> _Prompt_
Go through the entries below and give the number of lines that have the string "godz", and only that.

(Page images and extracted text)
☆ ☆ ☆ ☆

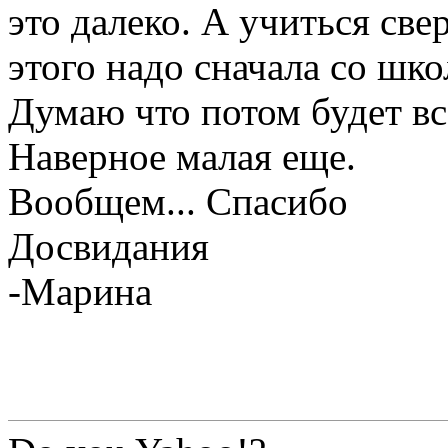
это далеко. А учиться све
этого надо сначала со шко
Думаю что потом будет вс
Наверное малая еще.
Вообщем... Спасибо
Досвидания
-Марина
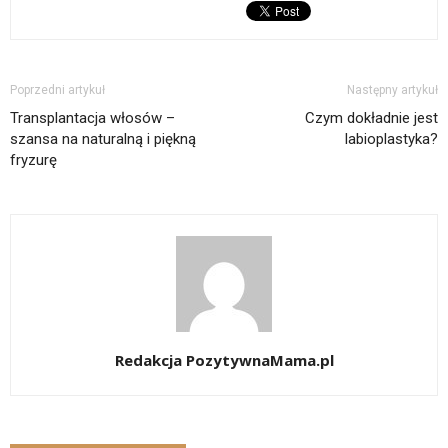
Poprzedni artykuł
Następny artykuł
Transplantacja włosów –
Czym dokładnie jest
szansa na naturalną i piękną
labioplastyka?
fryzurę
Redakcja PozytywnaMama.pl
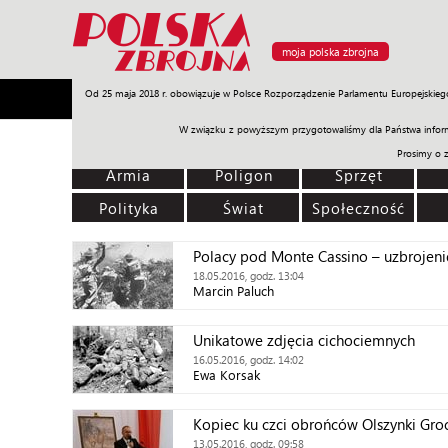
moja polska zbrojna
Od 25 maja 2018 r. obowiązuje w Polsce Rozporządzenie Parlamentu Europejskieg
Armia
Poligon
Sprzęt
Misje
Polityka
Prawo
W związku z powyższym przygotowaliśmy dla Państwa inform
Prosimy o 
Armia
Poligon
Sprzęt
Polityka
Świat
Społeczność
Polacy pod Monte Cassino – uzbrojenie
18.05.2016, godz. 13:04
Marcin Paluch
Unikatowe zdjęcia cichociemnych
16.05.2016, godz. 14:02
Ewa Korsak
Kopiec ku czci obrońców Olszynki Gro
13.05.2016, godz. 09:58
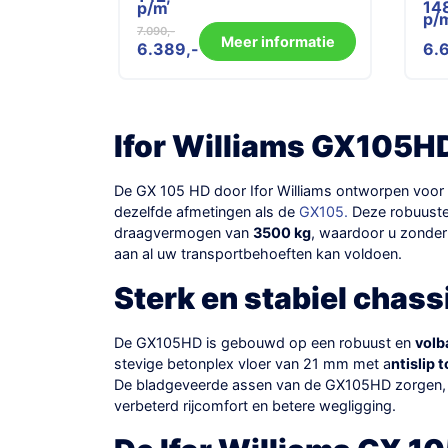
14
p/m
p/
7.090
Oorspronkelijke
Huidige
Meer informatie
6.389
6.
prijs
prijs
was:
is:
7.090.
6.389.
Ifor Williams GX105H
De GX 105 HD door Ifor Williams ontworpen voor 
dezelfde afmetingen als de
GX105.
Deze robuuste 
draagvermogen van
3500 kg
, waardoor u zonder
aan al uw transportbehoeften kan voldoen.
Sterk en stabiel chass
De GX105HD is gebouwd op een robuust en
volb
stevige betonplex vloer van 21 mm met a
ntislip 
De bladgeveerde assen van de GX105HD zorgen, ze
verbeterd rijcomfort en betere wegligging.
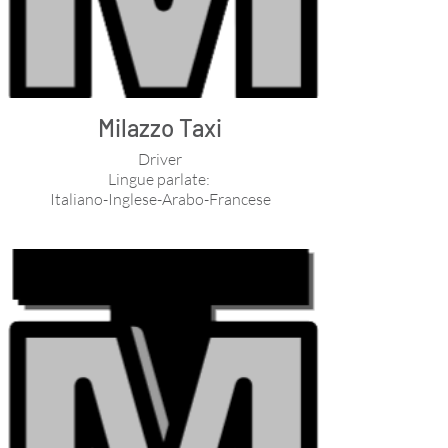
Milazzo Taxi
Driver
Lingue parlate:
Italiano-Inglese-Arabo-Francese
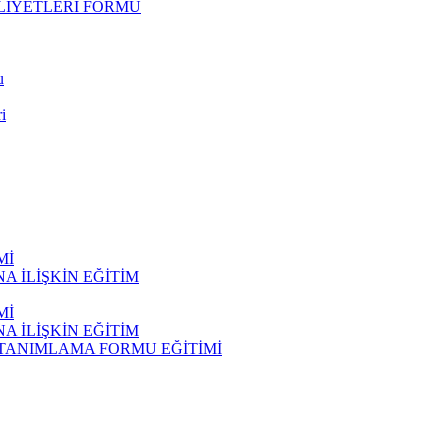
LİYETLERİ FORMU
u
i
Mİ
 İLİŞKİN EĞİTİM
Mİ
 İLİŞKİN EĞİTİM
 TANIMLAMA FORMU EĞİTİMİ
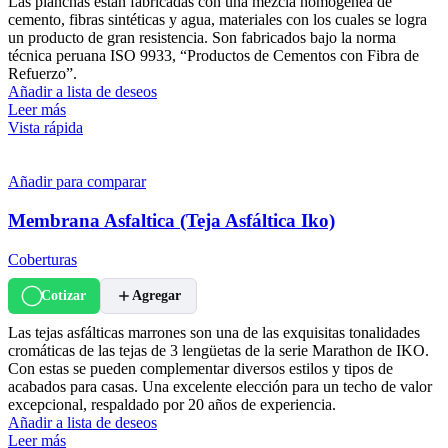
Las planchas están fabricadas con una mezcla homogénea de
cemento, fibras sintéticas y agua, materiales con los cuales se logra
un producto de gran resistencia. Son fabricados bajo la norma
técnica peruana ISO 9933, “Productos de Cementos con Fibra de
Refuerzo”.
Añadir a lista de deseos
Leer más
Vista rápida
Añadir para comparar
Membrana Asfaltica (Teja Asfáltica Iko)
Coberturas
Cotizar
Agregar
Las tejas asfálticas marrones son una de las exquisitas tonalidades
cromáticas de las tejas de 3 lengüetas de la serie Marathon de IKO.
Con estas se pueden complementar diversos estilos y tipos de
acabados para casas. Una excelente elección para un techo de valor
excepcional, respaldado por 20 años de experiencia.
Añadir a lista de deseos
Leer más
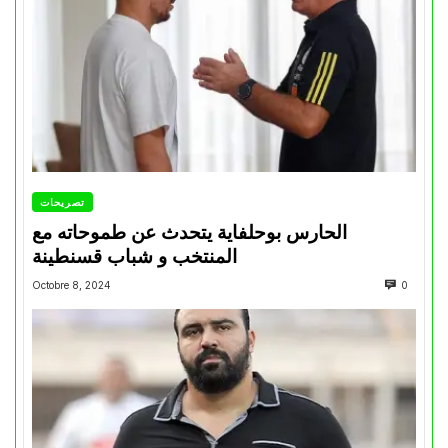
تصريحات
الحارس بوحلفاية يتحدث عن طموحاته مع
المنتخب و شباب قسنطينة
Octobre 8, 2024
0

☆ ☆ ☆ ☆

> _Solution for this task_
3